▼▼▼

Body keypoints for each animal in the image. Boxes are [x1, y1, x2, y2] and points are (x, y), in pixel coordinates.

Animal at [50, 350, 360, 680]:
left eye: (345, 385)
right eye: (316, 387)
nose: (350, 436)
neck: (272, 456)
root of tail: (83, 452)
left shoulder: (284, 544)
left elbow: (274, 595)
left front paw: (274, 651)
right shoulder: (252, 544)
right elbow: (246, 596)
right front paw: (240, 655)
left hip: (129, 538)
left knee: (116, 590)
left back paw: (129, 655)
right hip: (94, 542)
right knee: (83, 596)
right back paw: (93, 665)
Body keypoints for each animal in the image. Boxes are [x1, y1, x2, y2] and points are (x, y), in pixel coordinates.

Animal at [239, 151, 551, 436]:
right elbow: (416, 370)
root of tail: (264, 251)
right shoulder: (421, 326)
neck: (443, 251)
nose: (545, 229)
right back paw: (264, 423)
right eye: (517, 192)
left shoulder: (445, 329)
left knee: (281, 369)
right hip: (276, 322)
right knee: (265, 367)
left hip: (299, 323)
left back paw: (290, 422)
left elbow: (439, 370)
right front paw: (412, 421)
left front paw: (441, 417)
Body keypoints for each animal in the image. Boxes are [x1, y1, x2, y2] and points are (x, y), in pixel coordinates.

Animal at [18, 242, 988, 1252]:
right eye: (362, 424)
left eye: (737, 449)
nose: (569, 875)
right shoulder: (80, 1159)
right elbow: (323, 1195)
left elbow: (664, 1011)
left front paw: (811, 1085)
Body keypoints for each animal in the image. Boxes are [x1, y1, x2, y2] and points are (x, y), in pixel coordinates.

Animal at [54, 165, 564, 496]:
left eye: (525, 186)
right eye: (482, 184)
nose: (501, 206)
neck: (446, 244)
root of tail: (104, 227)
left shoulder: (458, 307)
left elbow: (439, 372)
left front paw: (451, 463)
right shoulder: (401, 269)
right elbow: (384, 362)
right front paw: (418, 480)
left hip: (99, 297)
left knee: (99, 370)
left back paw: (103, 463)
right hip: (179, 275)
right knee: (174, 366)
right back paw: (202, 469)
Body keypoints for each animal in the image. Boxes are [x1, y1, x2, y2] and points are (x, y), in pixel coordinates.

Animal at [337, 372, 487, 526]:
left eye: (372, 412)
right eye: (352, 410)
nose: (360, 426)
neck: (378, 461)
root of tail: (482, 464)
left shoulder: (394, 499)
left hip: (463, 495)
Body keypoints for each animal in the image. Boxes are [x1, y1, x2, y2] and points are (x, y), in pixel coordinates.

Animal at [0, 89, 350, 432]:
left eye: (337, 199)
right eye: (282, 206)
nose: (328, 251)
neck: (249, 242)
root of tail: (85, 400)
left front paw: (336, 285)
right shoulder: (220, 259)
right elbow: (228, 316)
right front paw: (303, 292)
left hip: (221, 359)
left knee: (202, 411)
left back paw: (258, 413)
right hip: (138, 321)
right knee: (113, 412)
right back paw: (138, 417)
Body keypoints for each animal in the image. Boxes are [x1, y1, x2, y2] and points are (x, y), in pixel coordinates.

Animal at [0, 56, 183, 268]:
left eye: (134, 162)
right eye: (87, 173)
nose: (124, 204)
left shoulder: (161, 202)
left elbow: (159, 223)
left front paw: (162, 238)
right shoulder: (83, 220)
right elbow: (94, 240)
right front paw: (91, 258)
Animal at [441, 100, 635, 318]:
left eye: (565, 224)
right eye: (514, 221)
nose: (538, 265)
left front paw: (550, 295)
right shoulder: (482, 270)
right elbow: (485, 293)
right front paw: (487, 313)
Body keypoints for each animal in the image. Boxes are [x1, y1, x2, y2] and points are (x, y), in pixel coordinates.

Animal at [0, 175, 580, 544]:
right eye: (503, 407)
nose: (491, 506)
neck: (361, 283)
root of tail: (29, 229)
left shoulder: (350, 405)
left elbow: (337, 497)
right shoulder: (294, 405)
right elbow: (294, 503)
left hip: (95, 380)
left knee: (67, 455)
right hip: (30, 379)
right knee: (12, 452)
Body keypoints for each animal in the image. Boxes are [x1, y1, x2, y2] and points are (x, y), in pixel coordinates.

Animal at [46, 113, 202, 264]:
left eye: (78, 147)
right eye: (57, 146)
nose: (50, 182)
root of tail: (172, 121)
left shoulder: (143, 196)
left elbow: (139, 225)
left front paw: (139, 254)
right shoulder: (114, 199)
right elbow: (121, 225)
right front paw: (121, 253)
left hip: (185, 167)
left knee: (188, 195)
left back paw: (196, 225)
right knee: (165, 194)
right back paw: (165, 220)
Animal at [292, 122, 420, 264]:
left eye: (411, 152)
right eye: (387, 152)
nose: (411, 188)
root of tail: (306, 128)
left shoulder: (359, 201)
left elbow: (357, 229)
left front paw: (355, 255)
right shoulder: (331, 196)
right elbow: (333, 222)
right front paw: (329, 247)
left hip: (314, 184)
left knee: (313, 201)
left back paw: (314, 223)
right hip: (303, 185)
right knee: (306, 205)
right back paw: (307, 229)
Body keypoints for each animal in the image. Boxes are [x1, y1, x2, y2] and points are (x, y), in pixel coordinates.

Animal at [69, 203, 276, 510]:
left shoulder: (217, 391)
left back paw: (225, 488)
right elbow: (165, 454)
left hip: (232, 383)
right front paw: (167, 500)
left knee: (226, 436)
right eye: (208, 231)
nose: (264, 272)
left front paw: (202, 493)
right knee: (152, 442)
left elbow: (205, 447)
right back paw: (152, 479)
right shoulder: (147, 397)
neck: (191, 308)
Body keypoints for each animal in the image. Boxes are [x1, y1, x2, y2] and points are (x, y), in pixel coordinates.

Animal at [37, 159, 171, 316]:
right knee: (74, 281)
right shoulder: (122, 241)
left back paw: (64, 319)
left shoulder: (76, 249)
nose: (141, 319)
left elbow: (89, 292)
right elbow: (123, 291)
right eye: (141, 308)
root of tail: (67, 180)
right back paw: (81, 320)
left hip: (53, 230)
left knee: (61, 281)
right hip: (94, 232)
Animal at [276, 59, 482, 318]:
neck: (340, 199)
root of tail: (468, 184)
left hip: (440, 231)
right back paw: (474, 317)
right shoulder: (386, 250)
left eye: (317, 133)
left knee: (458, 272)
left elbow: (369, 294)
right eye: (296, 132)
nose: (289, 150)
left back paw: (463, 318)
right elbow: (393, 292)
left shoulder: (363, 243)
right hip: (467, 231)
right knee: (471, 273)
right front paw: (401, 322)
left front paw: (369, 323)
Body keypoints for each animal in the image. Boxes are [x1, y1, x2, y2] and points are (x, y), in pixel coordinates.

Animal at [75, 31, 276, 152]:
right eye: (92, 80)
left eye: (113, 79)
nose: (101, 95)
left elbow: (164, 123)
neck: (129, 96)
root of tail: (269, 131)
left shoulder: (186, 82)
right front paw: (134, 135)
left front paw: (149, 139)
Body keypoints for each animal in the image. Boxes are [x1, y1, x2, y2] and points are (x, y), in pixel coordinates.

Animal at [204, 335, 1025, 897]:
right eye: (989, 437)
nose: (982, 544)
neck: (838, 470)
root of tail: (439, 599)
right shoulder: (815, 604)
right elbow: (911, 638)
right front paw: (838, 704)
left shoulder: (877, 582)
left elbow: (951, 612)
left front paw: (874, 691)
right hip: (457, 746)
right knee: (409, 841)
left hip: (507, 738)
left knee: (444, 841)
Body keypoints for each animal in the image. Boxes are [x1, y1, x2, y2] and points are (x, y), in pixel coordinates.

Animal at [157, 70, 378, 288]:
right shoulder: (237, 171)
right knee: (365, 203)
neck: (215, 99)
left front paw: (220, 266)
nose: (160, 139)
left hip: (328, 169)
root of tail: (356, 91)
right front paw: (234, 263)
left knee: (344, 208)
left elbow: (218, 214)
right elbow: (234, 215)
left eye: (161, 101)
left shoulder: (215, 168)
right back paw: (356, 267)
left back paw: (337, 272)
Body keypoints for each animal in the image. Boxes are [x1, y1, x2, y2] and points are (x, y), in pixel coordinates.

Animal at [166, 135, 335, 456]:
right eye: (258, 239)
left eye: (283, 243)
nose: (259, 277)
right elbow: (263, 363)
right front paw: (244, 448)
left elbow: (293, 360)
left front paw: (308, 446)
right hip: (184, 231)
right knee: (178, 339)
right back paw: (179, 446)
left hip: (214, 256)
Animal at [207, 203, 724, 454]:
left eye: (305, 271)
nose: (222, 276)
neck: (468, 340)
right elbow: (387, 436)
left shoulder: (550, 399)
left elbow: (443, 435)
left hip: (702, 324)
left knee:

▲▲▲

#### What is required
For each line above that contains the word "neck", make a copy.

#### Your response
neck: (272, 456)
neck: (443, 251)
neck: (446, 244)
neck: (378, 461)
neck: (249, 242)
neck: (361, 283)
neck: (191, 308)
neck: (340, 199)
neck: (129, 96)
neck: (838, 470)
neck: (215, 99)
neck: (468, 340)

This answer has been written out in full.